Weekly Market Summary

Emerging markets are in a bear market. Europe and the Nasdaq are getting close. After falling 10% in October, SPX has been unable to sustain a rally. Even bearish sentiment, washed out breadth and the prospect of Santa Claus can't seem to rally stocks.

In real time, corrections always feel like they are the end of the bull market: the price pattern is bearish and the news emphasizes stories about a likely recession, poor forward earnings and geopolitical risks. Yet corrections usually happen every 18 months, and the current one has so far not been especially long or deep.

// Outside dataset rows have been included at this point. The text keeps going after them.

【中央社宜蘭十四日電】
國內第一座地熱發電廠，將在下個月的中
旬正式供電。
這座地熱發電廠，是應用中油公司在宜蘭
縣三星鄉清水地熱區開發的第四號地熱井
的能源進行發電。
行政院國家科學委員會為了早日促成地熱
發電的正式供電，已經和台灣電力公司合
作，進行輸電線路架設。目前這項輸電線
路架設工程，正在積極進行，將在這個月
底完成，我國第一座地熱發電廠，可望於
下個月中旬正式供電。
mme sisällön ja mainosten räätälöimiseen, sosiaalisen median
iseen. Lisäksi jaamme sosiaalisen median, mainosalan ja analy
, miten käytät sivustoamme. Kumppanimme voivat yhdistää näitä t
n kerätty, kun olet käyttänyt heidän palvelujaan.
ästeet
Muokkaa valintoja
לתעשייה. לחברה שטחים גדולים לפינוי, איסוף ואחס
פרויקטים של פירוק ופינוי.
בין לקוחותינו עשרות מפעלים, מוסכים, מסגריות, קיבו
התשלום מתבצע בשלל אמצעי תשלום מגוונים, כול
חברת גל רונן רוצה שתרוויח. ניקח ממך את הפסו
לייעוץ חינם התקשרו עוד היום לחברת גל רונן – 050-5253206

That is not to suggest that investors be complacent or dismissive of mounting risk. SPX had formed a topping pattern in August, and events since then have only strengthened this pattern. But there is little evidence of the underlying stress that is normally associated with big problems. For all the recent volatility, it is worth noting that the low in SPX was in October, 6 weeks ago. Everything since then has been a hot mess.

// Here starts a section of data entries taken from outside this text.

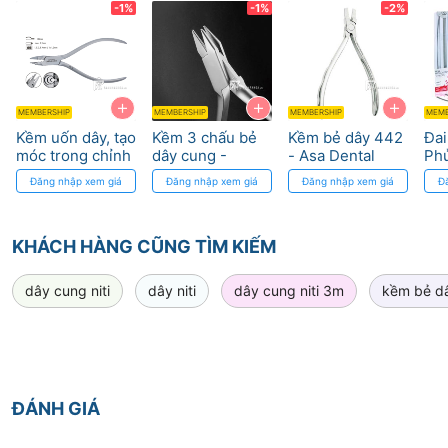
-1%
-1%
-2%
+
+
+
MEMBERSHIP
MEMBERSHIP
MEMBERSHIP
MEMB
Kềm uốn dây, tạo
Kềm 3 chấu bẻ
Kềm bẻ dây 442
Đa
móc trong chỉnh
dây cung -
- Asa Dental
Phủ
nha - Young's
Three jaw plier
Lin
Đăng nhập xem giá
Đăng nhập xem giá
Đăng nhập xem giá
Đ
plier Osung
Osung
Dụ
KHÁCH HÀNG CŨNG TÌM KIẾM
dây cung niti
dây niti
dây cung niti 3m
kềm bẻ d
ĐÁNH GIÁ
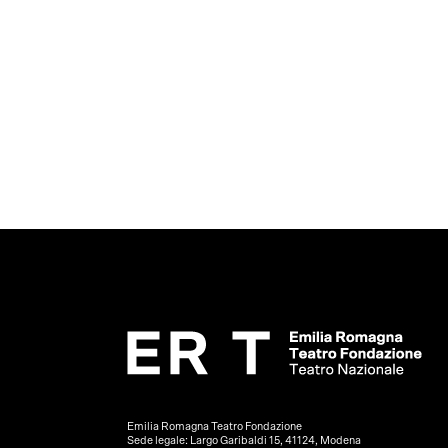
Emilia Romagna Teatro Fondazione
Sede legale: Largo Garibaldi 15, 41124, Modena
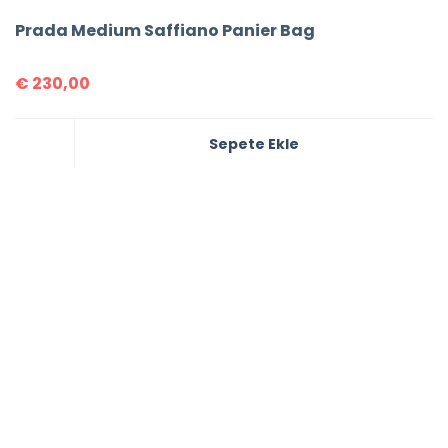
Prada Medium Saffiano Panier Bag
€
230,00
Sepete Ekle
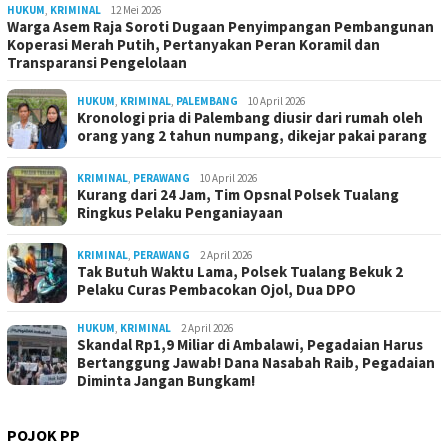
HUKUM
,
KRIMINAL
12 Mei 2026
Warga Asem Raja Soroti Dugaan Penyimpangan Pembangunan
Koperasi Merah Putih, Pertanyakan Peran Koramil dan
Transparansi Pengelolaan
HUKUM
,
KRIMINAL
,
PALEMBANG
10 April 2026
Kronologi pria di Palembang diusir dari rumah oleh
orang yang 2 tahun numpang, dikejar pakai parang
KRIMINAL
,
PERAWANG
10 April 2026
Kurang dari 24 Jam, Tim Opsnal Polsek Tualang
Ringkus Pelaku Penganiayaan
KRIMINAL
,
PERAWANG
2 April 2026
Tak Butuh Waktu Lama, Polsek Tualang Bekuk 2
Pelaku Curas Pembacokan Ojol, Dua DPO
HUKUM
,
KRIMINAL
2 April 2026
Skandal Rp1,9 Miliar di Ambalawi, Pegadaian Harus
Bertanggung Jawab! Dana Nasabah Raib, Pegadaian
Diminta Jangan Bungkam!
POJOK PP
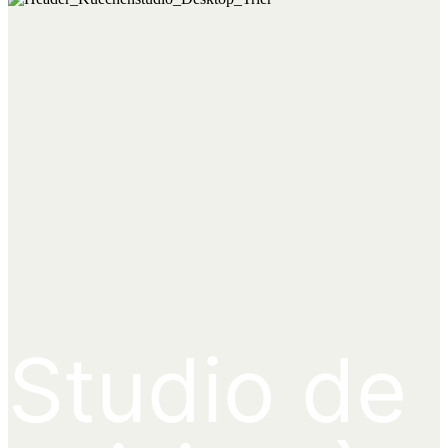
Studio de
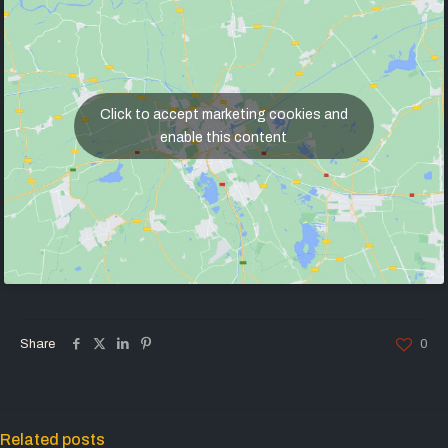
Click to accept marketing cookies and
enable this content
Share
0
Related posts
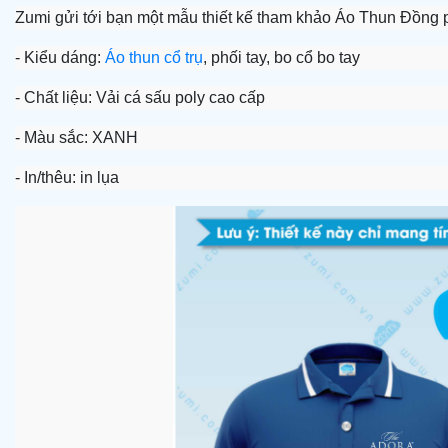
Zumi gửi tới bạn một mẫu thiết kế tham khảo
Áo Thun Đồng p
- Kiểu dáng:
Áo thun cổ trụ
, phối tay, bo cổ bo tay
- Chất liệu:
Vải cá sấu poly cao cấp
- Màu sắc: XANH
- In/thêu: in lụa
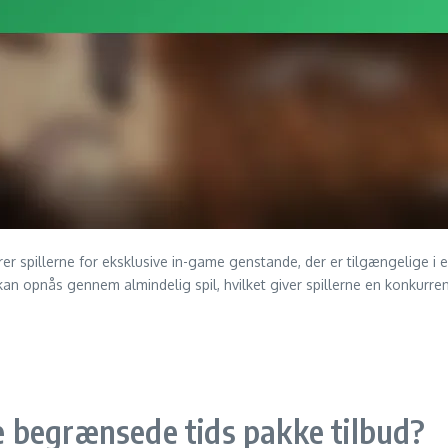
r spillerne for eksklusive in-game genstande, der er tilgængelige i
 kan opnås gennem almindelig spil, hvilket giver spillerne en konkurr
 begrænsede tids pakke tilbud?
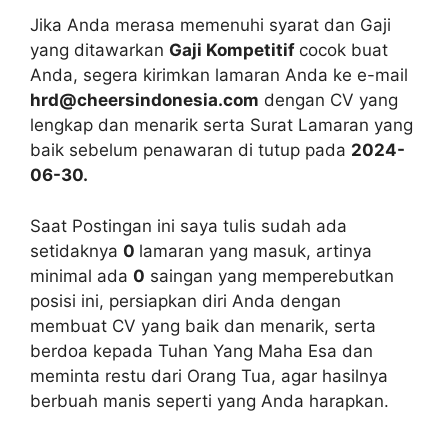
Jika Anda merasa memenuhi syarat dan Gaji
yang ditawarkan
Gaji Kompetitif
cocok buat
Anda, segera kirimkan lamaran Anda ke e-mail
hrd@cheersindonesia.com
dengan CV yang
lengkap dan menarik serta Surat Lamaran yang
baik sebelum penawaran di tutup pada
2024-
06-30.
Saat Postingan ini saya tulis sudah ada
setidaknya
0
lamaran yang masuk, artinya
minimal ada
0
saingan yang memperebutkan
posisi ini, persiapkan diri Anda dengan
membuat CV yang baik dan menarik, serta
berdoa kepada Tuhan Yang Maha Esa dan
meminta restu dari Orang Tua, agar hasilnya
berbuah manis seperti yang Anda harapkan.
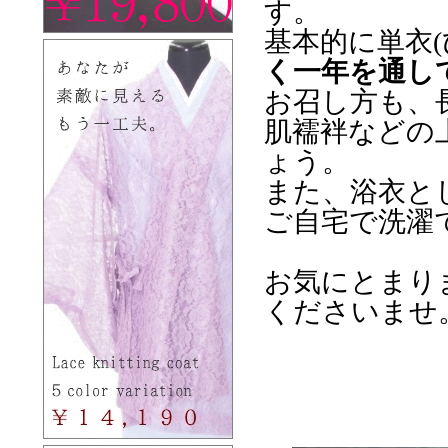
す。
基本的に単衣(
く一年を通し
お召し方も、
肌襦袢などの
ょう。
また、浴衣と
ご自宅で洗濯
お気にとまり
くださいませ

This is not a market trying to efficiently discount next year's growth; it's a market mostly driven by fear and emotion.


The correction from the September all-time high (ATH) is now in its 11th week. Aside from the NDX, all the US indices are now negative for the year. So are treasuries (TLT). What's worked well so far in 2018? Volatility, which is up more than 40% (table from alphatrends.net). Enlarge any chart by clicking on it.



From their ATH, SPX and the Russell 3000 (which represents 98% of US market cap) have declined about 12%. NDX might still be positive for the year but it has also fallen the most in the past two months (16%).